**Input for this task**
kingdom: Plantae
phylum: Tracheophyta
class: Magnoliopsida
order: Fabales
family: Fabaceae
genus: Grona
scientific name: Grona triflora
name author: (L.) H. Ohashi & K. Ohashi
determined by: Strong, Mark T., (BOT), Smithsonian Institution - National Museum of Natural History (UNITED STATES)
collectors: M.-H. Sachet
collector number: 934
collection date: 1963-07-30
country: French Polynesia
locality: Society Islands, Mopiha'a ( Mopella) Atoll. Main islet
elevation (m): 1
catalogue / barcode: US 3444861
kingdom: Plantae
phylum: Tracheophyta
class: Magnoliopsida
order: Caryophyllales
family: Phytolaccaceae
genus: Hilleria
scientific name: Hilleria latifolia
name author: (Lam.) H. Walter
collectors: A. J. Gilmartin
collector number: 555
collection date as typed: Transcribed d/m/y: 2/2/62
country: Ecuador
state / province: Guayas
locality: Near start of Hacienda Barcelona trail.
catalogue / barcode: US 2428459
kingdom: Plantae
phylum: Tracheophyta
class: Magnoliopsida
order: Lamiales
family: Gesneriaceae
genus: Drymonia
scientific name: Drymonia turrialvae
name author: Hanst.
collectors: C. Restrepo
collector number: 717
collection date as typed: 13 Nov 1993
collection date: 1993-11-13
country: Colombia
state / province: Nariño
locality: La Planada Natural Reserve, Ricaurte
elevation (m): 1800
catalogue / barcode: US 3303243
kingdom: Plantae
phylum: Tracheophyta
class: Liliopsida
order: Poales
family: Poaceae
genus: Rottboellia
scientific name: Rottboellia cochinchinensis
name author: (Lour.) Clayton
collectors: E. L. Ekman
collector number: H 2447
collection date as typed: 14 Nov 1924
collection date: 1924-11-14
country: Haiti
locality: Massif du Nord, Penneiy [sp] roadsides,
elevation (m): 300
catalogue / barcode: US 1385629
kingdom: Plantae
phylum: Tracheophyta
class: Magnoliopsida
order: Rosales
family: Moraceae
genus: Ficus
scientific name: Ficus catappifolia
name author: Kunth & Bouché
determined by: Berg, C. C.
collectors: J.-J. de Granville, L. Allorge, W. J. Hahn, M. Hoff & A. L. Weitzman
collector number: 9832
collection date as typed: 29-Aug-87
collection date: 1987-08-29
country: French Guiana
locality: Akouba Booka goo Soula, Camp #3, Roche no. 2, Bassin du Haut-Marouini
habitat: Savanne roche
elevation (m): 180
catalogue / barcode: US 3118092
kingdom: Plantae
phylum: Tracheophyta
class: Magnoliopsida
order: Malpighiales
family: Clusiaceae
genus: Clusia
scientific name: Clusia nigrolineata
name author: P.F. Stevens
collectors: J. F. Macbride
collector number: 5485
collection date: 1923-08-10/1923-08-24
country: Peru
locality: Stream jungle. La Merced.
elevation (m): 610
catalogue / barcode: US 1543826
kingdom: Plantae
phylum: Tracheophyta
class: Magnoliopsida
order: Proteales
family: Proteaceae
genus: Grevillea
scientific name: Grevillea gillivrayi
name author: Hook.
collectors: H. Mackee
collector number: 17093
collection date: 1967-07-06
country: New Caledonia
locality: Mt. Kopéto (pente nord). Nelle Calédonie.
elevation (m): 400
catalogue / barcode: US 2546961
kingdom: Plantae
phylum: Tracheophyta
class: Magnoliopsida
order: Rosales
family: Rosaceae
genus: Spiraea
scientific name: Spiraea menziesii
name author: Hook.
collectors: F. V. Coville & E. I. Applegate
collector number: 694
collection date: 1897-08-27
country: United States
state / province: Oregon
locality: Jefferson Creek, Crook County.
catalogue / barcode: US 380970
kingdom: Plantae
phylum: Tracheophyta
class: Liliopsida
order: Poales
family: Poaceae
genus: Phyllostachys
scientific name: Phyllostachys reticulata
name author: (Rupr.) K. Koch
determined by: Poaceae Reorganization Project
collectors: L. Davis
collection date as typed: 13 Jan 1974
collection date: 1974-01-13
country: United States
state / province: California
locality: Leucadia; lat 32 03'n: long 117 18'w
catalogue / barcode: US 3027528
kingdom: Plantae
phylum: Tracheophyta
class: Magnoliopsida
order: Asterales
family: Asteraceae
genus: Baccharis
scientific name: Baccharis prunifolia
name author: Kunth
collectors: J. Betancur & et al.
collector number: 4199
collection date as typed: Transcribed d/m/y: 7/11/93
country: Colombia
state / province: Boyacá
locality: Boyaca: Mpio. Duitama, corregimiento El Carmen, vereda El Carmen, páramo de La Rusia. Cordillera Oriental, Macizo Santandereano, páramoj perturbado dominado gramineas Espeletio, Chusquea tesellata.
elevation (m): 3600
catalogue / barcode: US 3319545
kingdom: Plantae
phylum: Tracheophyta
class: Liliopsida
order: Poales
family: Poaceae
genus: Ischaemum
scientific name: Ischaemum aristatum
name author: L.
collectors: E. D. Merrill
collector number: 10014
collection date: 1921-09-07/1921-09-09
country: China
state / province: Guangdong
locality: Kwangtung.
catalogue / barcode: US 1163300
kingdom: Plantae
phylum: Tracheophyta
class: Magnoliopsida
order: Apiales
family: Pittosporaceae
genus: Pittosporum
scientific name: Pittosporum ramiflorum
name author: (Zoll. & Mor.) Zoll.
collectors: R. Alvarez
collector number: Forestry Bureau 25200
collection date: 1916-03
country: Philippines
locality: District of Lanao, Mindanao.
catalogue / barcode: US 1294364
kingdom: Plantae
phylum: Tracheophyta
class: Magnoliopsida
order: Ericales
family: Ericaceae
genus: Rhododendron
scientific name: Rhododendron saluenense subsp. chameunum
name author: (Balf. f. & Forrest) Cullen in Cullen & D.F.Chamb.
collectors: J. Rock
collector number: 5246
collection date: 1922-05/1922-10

**Exercise aim**
Could you reproduce every one of the entries above, line for line, without altering a single character?

**Output below**
kingdom: Plantae
phylum: Tracheophyta
class: Magnoliopsida
order: Fabales
family: Fabaceae
genus: Grona
scientific name: Grona triflora
name author: (L.) H. Ohashi & K. Ohashi
determined by: Strong, Mark T., (BOT), Smithsonian Institution - National Museum of Natural History (UNITED STATES)
collectors: M.-H. Sachet
collector number: 934
collection date: 1963-07-30
country: French Polynesia
locality: Society Islands, Mopiha'a ( Mopella) Atoll. Main islet
elevation (m): 1
catalogue / barcode: US 3444861
kingdom: Plantae
phylum: Tracheophyta
class: Magnoliopsida
order: Caryophyllales
family: Phytolaccaceae
genus: Hilleria
scientific name: Hilleria latifolia
name author: (Lam.) H. Walter
collectors: A. J. Gilmartin
collector number: 555
collection date as typed: Transcribed d/m/y: 2/2/62
country: Ecuador
state / province: Guayas
locality: Near start of Hacienda Barcelona trail.
catalogue / barcode: US 2428459
kingdom: Plantae
phylum: Tracheophyta
class: Magnoliopsida
order: Lamiales
family: Gesneriaceae
genus: Drymonia
scientific name: Drymonia turrialvae
name author: Hanst.
collectors: C. Restrepo
collector number: 717
collection date as typed: 13 Nov 1993
collection date: 1993-11-13
country: Colombia
state / province: Nariño
locality: La Planada Natural Reserve, Ricaurte
elevation (m): 1800
catalogue / barcode: US 3303243
kingdom: Plantae
phylum: Tracheophyta
class: Liliopsida
order: Poales
family: Poaceae
genus: Rottboellia
scientific name: Rottboellia cochinchinensis
name author: (Lour.) Clayton
collectors: E. L. Ekman
collector number: H 2447
collection date as typed: 14 Nov 1924
collection date: 1924-11-14
country: Haiti
locality: Massif du Nord, Penneiy [sp] roadsides,
elevation (m): 300
catalogue / barcode: US 1385629
kingdom: Plantae
phylum: Tracheophyta
class: Magnoliopsida
order: Rosales
family: Moraceae
genus: Ficus
scientific name: Ficus catappifolia
name author: Kunth & Bouché
determined by: Berg, C. C.
collectors: J.-J. de Granville, L. Allorge, W. J. Hahn, M. Hoff & A. L. Weitzman
collector number: 9832
collection date as typed: 29-Aug-87
collection date: 1987-08-29
country: French Guiana
locality: Akouba Booka goo Soula, Camp #3, Roche no. 2, Bassin du Haut-Marouini
habitat: Savanne roche
elevation (m): 180
catalogue / barcode: US 3118092
kingdom: Plantae
phylum: Tracheophyta
class: Magnoliopsida
order: Malpighiales
family: Clusiaceae
genus: Clusia
scientific name: Clusia nigrolineata
name author: P.F. Stevens
collectors: J. F. Macbride
collector number: 5485
collection date: 1923-08-10/1923-08-24
country: Peru
locality: Stream jungle. La Merced.
elevation (m): 610
catalogue / barcode: US 1543826
kingdom: Plantae
phylum: Tracheophyta
class: Magnoliopsida
order: Proteales
family: Proteaceae
genus: Grevillea
scientific name: Grevillea gillivrayi
name author: Hook.
collectors: H. Mackee
collector number: 17093
collection date: 1967-07-06
country: New Caledonia
locality: Mt. Kopéto (pente nord). Nelle Calédonie.
elevation (m): 400
catalogue / barcode: US 2546961
kingdom: Plantae
phylum: Tracheophyta
class: Magnoliopsida
order: Rosales
family: Rosaceae
genus: Spiraea
scientific name: Spiraea menziesii
name author: Hook.
collectors: F. V. Coville & E. I. Applegate
collector number: 694
collection date: 1897-08-27
country: United States
state / province: Oregon
locality: Jefferson Creek, Crook County.
catalogue / barcode: US 380970
kingdom: Plantae
phylum: Tracheophyta
class: Liliopsida
order: Poales
family: Poaceae
genus: Phyllostachys
scientific name: Phyllostachys reticulata
name author: (Rupr.) K. Koch
determined by: Poaceae Reorganization Project
collectors: L. Davis
collection date as typed: 13 Jan 1974
collection date: 1974-01-13
country: United States
state / province: California
locality: Leucadia; lat 32 03'n: long 117 18'w
catalogue / barcode: US 3027528
kingdom: Plantae
phylum: Tracheophyta
class: Magnoliopsida
order: Asterales
family: Asteraceae
genus: Baccharis
scientific name: Baccharis prunifolia
name author: Kunth
collectors: J. Betancur & et al.
collector number: 4199
collection date as typed: Transcribed d/m/y: 7/11/93
country: Colombia
state / province: Boyacá
locality: Boyaca: Mpio. Duitama, corregimiento El Carmen, vereda El Carmen, páramo de La Rusia. Cordillera Oriental, Macizo Santandereano, páramoj perturbado dominado gramineas Espeletio, Chusquea tesellata.
elevation (m): 3600
catalogue / barcode: US 3319545
kingdom: Plantae
phylum: Tracheophyta
class: Liliopsida
order: Poales
family: Poaceae
genus: Ischaemum
scientific name: Ischaemum aristatum
name author: L.
collectors: E. D. Merrill
collector number: 10014
collection date: 1921-09-07/1921-09-09
country: China
state / province: Guangdong
locality: Kwangtung.
catalogue / barcode: US 1163300
kingdom: Plantae
phylum: Tracheophyta
class: Magnoliopsida
order: Apiales
family: Pittosporaceae
genus: Pittosporum
scientific name: Pittosporum ramiflorum
name author: (Zoll. & Mor.) Zoll.
collectors: R. Alvarez
collector number: Forestry Bureau 25200
collection date: 1916-03
country: Philippines
locality: District of Lanao, Mindanao.
catalogue / barcode: US 1294364
kingdom: Plantae
phylum: Tracheophyta
class: Magnoliopsida
order: Ericales
family: Ericaceae
genus: Rhododendron
scientific name: Rhododendron saluenense subsp. chameunum
name author: (Balf. f. & Forrest) Cullen in Cullen & D.F.Chamb.
collectors: J. Rock
collector number: 5246
collection date: 1922-05/1922-10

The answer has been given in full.